→ **Quoted passage**:
'''

Happy Thanksgiving. The turkeys don't have a chance today. HappyHanukkah. The SPX staggers sideways through 1802-1808 all week long. Despite the charts wanting to see a roll over to the downside, the bulls keep equities elevated with the weaker yen. Banzai!! The dollar/yen leaps above 102 due to the BOJ weakening the yen and this creates new highs for the Nikkei not seen since 2007 and new all-time highs in U.S. equities. The broad indexes are driven higher by the central banker's liquidity. Nine months of weakness in copper and commodities verifies that trading is detached from fundamentals and simply follows the soothing and seducing siren song of future Fed Chair Yellen. Watch the dollar/yen to determine market direction. Utilities crumbled yesterday but did recover in the afternoon. UTIL is under the important 490.64 level creating market weakness but above the 481.68 number creating bullishness. For next week, the UTIL 490.64 and 482.94 numbers are key, thus, watch to see how UTIL closes the week, above or below 483. If above 483, the bulls will be in good shape. If below 483, equities are in trouble.
Bulls need utilities, copper and commodities to move higher to provide upside bull juice, therefore, in this near-term, the best fuel the bulls can hope for is with the utes crossing up through UTIL 490.64 to signal the all-clear. Keybot the Quant remains short, however, if UTIL moves above 490.64, and SPX moves above 1808.50, and both remain above, Keybot will likely flip long. The bears need to keep utes weak and send UTIL under 482-483 which will create a strong down leg in equities. The bears also need to push VIX above 13.90 which would provide bear fuel. Generally, bulls are fine if they keep VIX below 13.90. For the SPX starting at 1807, bulls only need 1-1/2 point higher, to push up through 1808.50, and an upside acceleration will occur pushing price towards 1820. The bears need to push under 1803 to accelerate the downside to 1796. A move through 1804-1807 is sideways action. The 8 MA is below the 34 MA on the SPX 30-minute chart, albeit by 2 pennies, signaling bearish markets for the hours ahead. Key support below is 1803, 1802, 1799, 1798, 1797, 1796, 1791, 1788, 1782 and 1772.

'''

→ **Excerpted records**:
'''

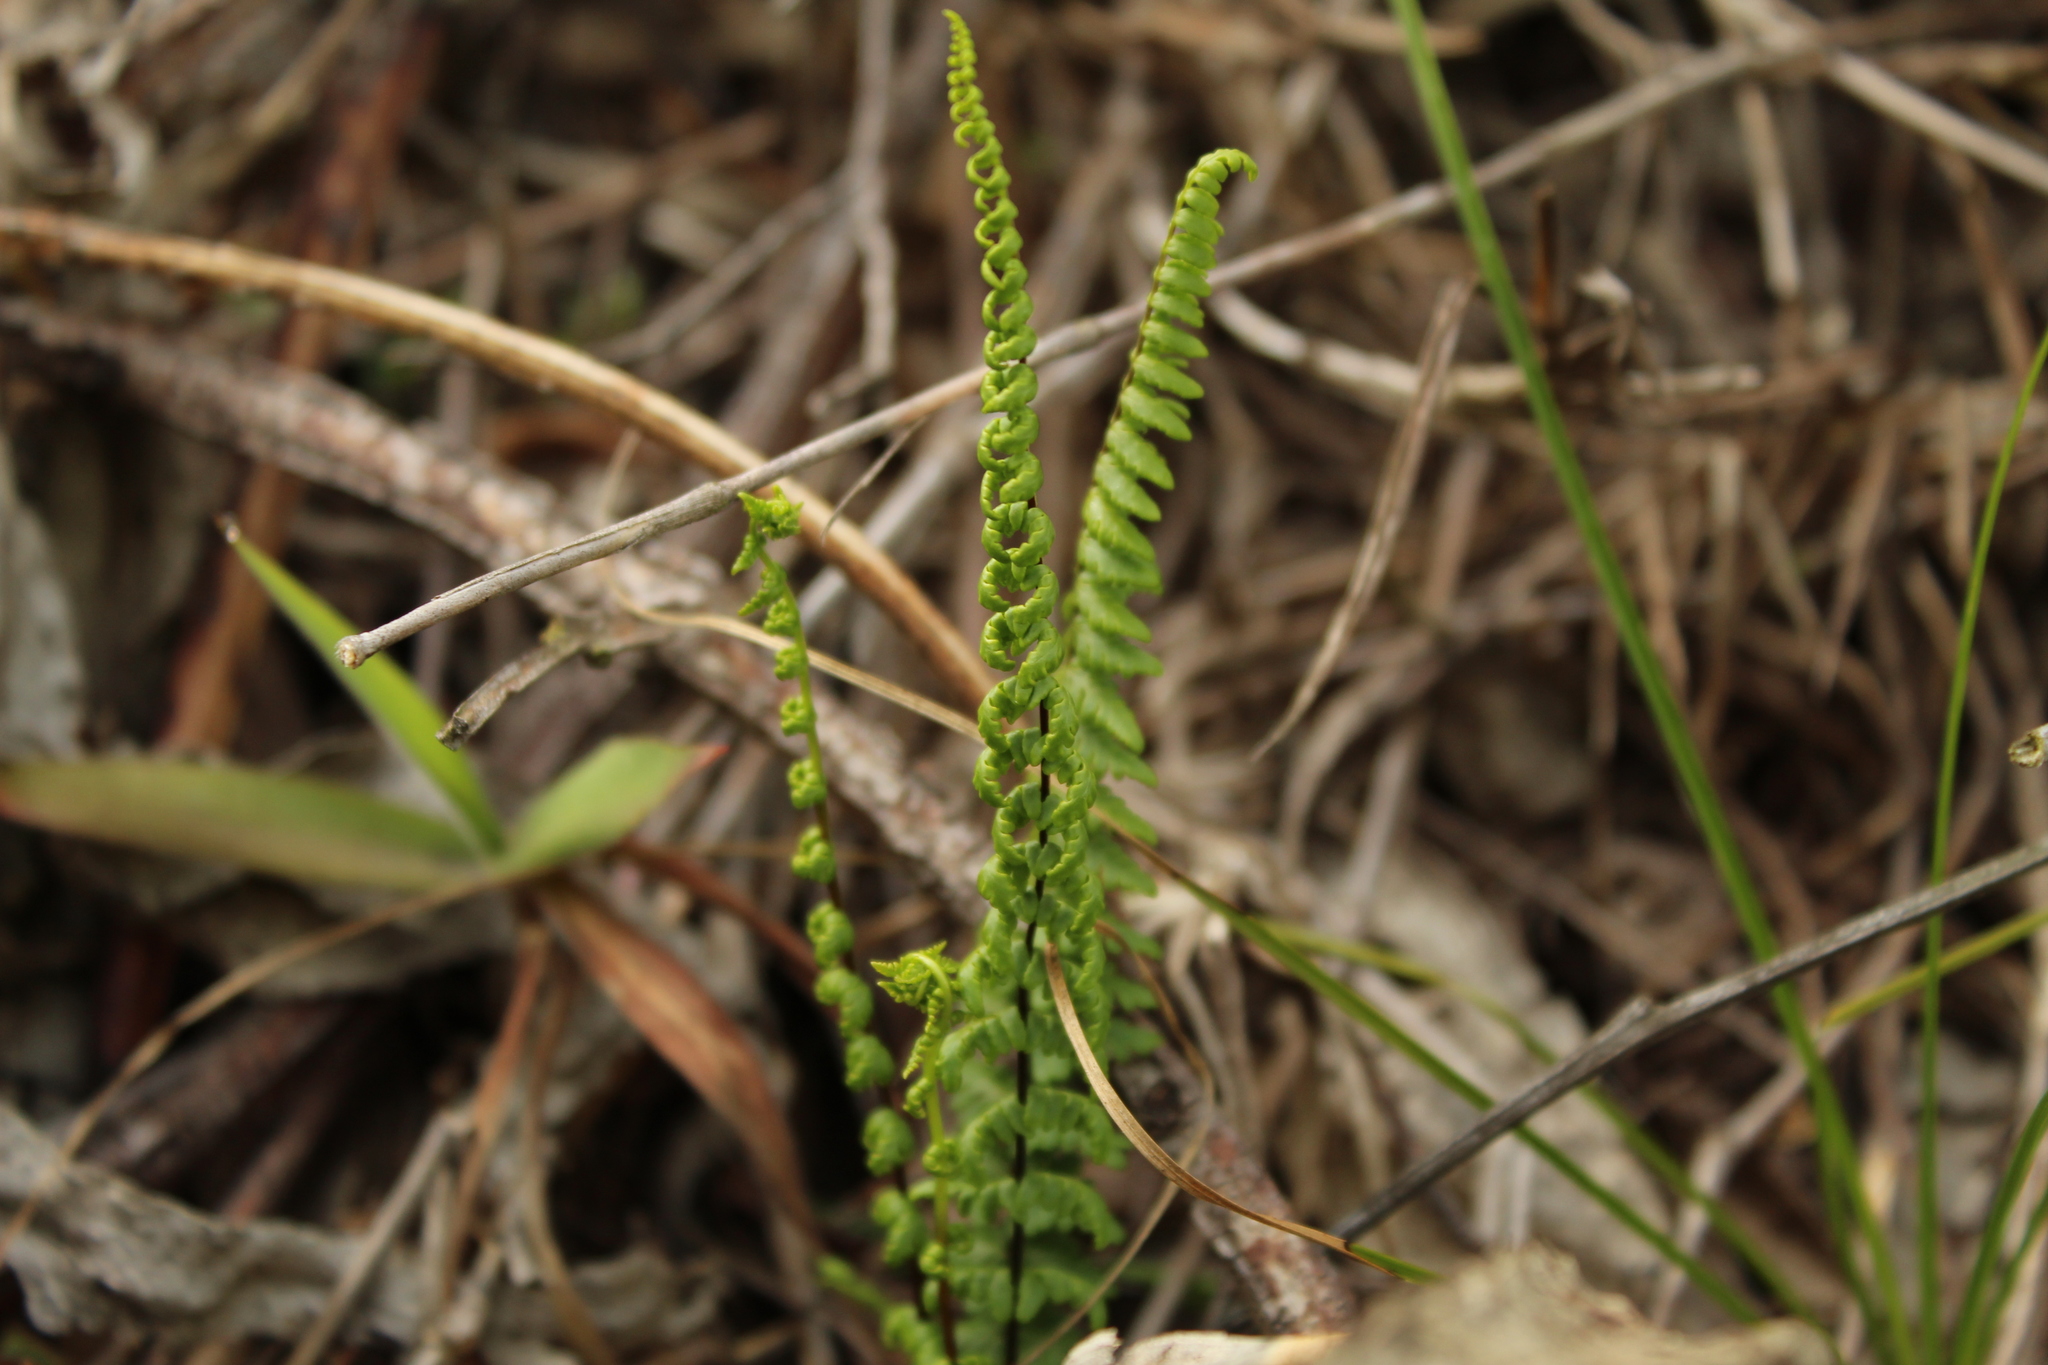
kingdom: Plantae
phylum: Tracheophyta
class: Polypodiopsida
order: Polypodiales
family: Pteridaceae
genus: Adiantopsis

'''

→ **Work instructions**:
1. According to the market commentary, where must UTIL close the week for the bulls to be in good shape?
2. Carry the market commentary forward with its next paragraph, starting after the list of key support levels.

→ **Answer set**:
1. Above 483.

2.
Friday is EOM and it appears the indexes will print another up month. The rally is now 4 years and 9 months long which places it in the top 4 or 5 longest rallies in stock market history. The 18-year cycle, the most reliable stock cycle, continues along with the secular bear from 2000 to 2018. Markets are typically bullish from the last day of the month through the first 4 days of the new month as new money is put to work. Monday evening is a new moon and markets are typically bearish moving through the new moon. In addition, there is a higher chance of military events and/or terrorism around the dark new moon each month. The day after Thanksgiving, Black Friday is one of the busiest shopping days of the entire year so analysts and traders will be watching the mall parking lots.
The 5 years of central banker intervention has destroyed price discovery in the markets. This is noted by many skewed pricing relationships and technical and fundamental signals that are providing false indications. In addition, the Internet and technology in general, has created a whole new breed of savvy traders. Thus, tried and true market indicators will have to be tweaked moving forward. This places markets in a strange place, very elevated price levels, small caps with PE's well over 20, and everyone believing in the upside forever mantra. Nearly everyone also believes that they will have plenty of time to exit the markets if a serious downdraft occurs. There is a reason for lock limits in markets. You may wake up one morning and find the major indexes down substantially and all you can do is hold on for your life if long. Also, perhaps eerily, there is a quiet calm; computer glitches and exchange outages were happening with frequency, but now, quiet. Like any parent knows, you worry when you don't hear any noise coming from the kids' bedrooms rather than when they are making noise. Simply be aware that a large market drop can occur in a heartbeat and you need to have a plan in place to handle any such outcome. Everyone will be thinking of capital preservation as market selling occurs, each one wanting to get out before the other guy thereby ratcheting price lower, while those deciding to ride it out become more and more concerned being stranded at the market top.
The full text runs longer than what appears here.